L’œuvre d’Artigue fascine, en cela que le précieux témoignage ethnologique sur la vie rurale dans le Tarn s’y trouve sublimé par d’éminentes qualités esthétiques et une sensibilité véritable, lesquelles rehaussent à leur tour et magnifient l’intérêt documentaire de l’œuvre.
Cet hommage rendu, ici, à l’enfant du pays me paraît par ailleurs très significatif des efforts consentis désormais, partout en France, par les collectivités locales en faveur de leur patrimoine.
Il y a quelques heures à peine, j’inaugurais à Toulouse le musée d’histoire de la médecine, qui présente des collections passionnantes sur l’histoire médicale toulousaine. Il s’agit d’un tout autre domaine. Comment ne pas voir que le souci est le même, de sauver et de mettre en valeur un patrimoine régional, pour lequel le regain d’intérêt est aujourd’hui spectaculaire ?
Je pourrais bien entendu, sans quitter la région, vous citer d’innombrables exemples de cette aspiration nouvelle, du musée archéologique d’Eauze dans le Gers à l’écomusée de la montagne noire à Labastide-Rouairoux dans le Tarn ou, si vous le permettez, à la rénovation du Musée pyrénéens de Lourdes.
Il faut rappeler que cette exposition résulte d’une collaboration efficace entre diverses collectivités ; d’abord montée au musée Maurice et Eugénie de Guérin du Cayla, par la conservation départementale des musées du Tarn, avec la participation de la commune de Blaye-les-Mines et un soutien financier de la DRAC, la voici maintenant présentée à Muret. Elle s’enrichit, à cette occasion, de quatre esquisses offertes à la ville de Muret par la veuve de Joseph-Bernard Artigue et conservées au musée Clément Ader de Muret.

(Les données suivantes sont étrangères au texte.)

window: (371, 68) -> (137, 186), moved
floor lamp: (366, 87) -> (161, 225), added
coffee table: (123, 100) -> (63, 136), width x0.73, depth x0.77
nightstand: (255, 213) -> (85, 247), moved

L’intérêt documentaire de cette exposition, ses qualités esthétiques évidentes, les partenariats qui l’ont rendue possible, tout cela n’illustre-t-il pas la célèbre remarque d’un ethnologue portugais qui disait – je le cite – « …l’universel, c’est le local sans les murs » ?

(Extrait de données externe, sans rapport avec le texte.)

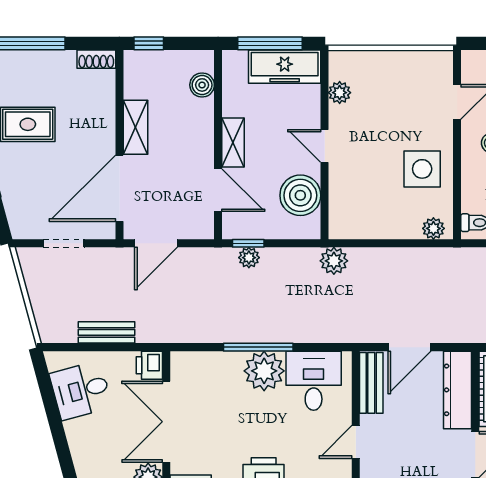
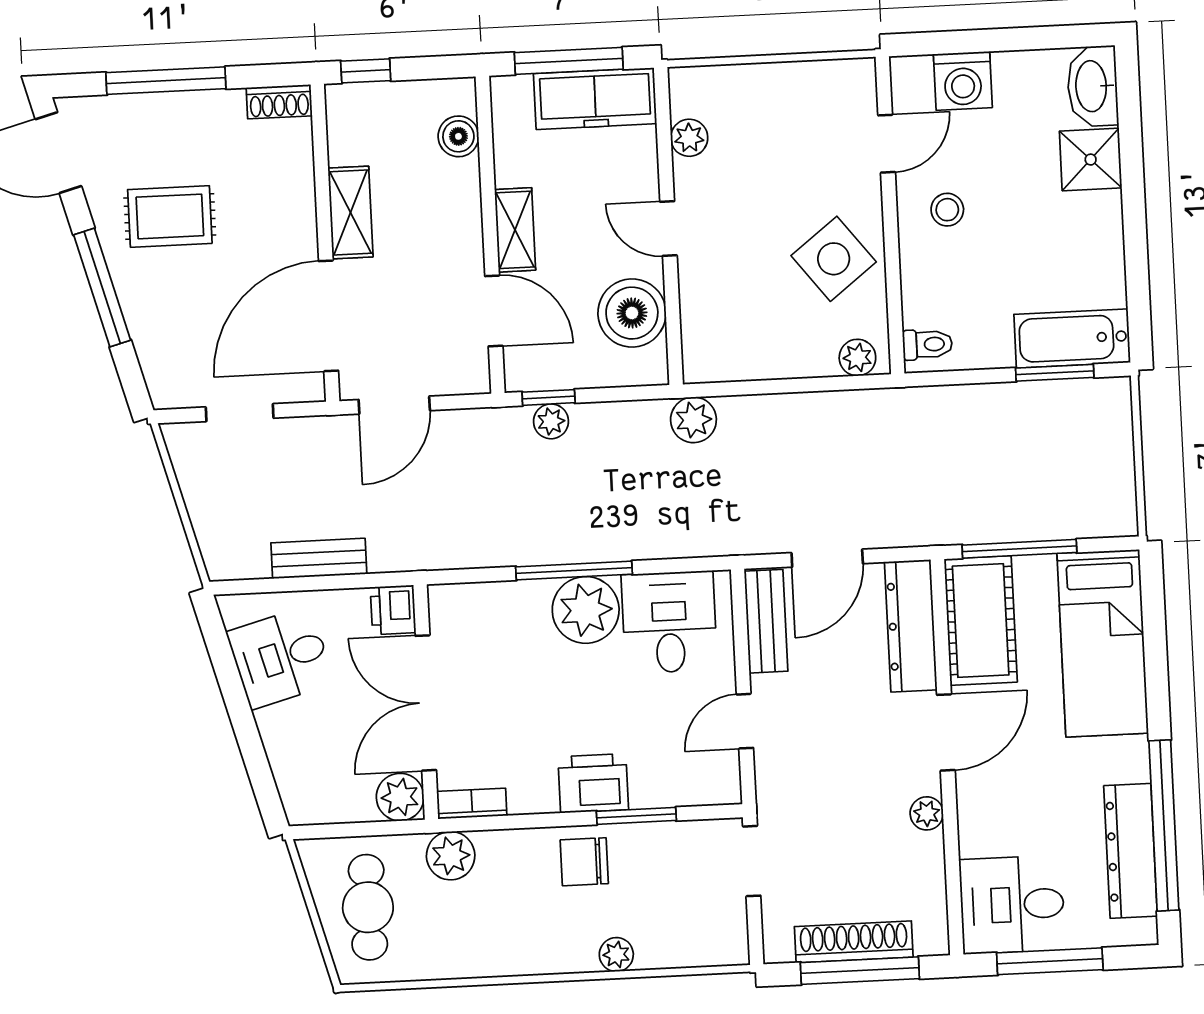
side table: (422, 169) -> (834, 259), turned -38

Je ne saurais conclure sans rappeler que la ville qui accueille cette exposition a déjà à son actif quelques réalisations culturelles de grande qualité. Je songe à la très belle salle de spectacle, récemment construite avec le soutien de l’État, de la région et du département – une vraie réussite architecturale et scénographique, et un bel outil au service prioritairement du jeune public.

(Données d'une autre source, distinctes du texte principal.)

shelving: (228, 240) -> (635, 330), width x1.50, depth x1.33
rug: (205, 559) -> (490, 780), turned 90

J’évoque aussi les rencontres cinématographiques de Muret, remarquable collaboration entre le cinéma de Muret, la cinémathèque de Toulouse et la centrale de détention de Muret, saluée par les plus grands noms du cinéma français. Ici encore, voilà un beau séjour de réflexion sur les possibilités de coopération culturelle entre l’État, la métropole régionale, une ville moyenne telle que Muret.
Je sais, Monsieur le Maire, tout l’intérêt que vous portez au développement culturel de votre commune ; je connais la grande compétence de Roger Jeanmarie, votre adjoint à la culture ; je sais aussi que vous avez des projets autour de la bibliothèque, du musée Clément Ader ou de l’école de musique, de danse et d’art dramatique.
Parce que le ministère de la Culture a fait, de l’aménagement culturel du territoire, une de ses priorités, parce que la ville de Muret a fait la preuve qu’elle sait nouer, avec les autres collectivités territoriales, les relations de partenariat que sa situation géographique rend indispensables, je n’imagine pas un instant que, le moment venu, ces projets puissent nous laisser indifférents. C’est bien cela qui nous réunit, ici et maintenant.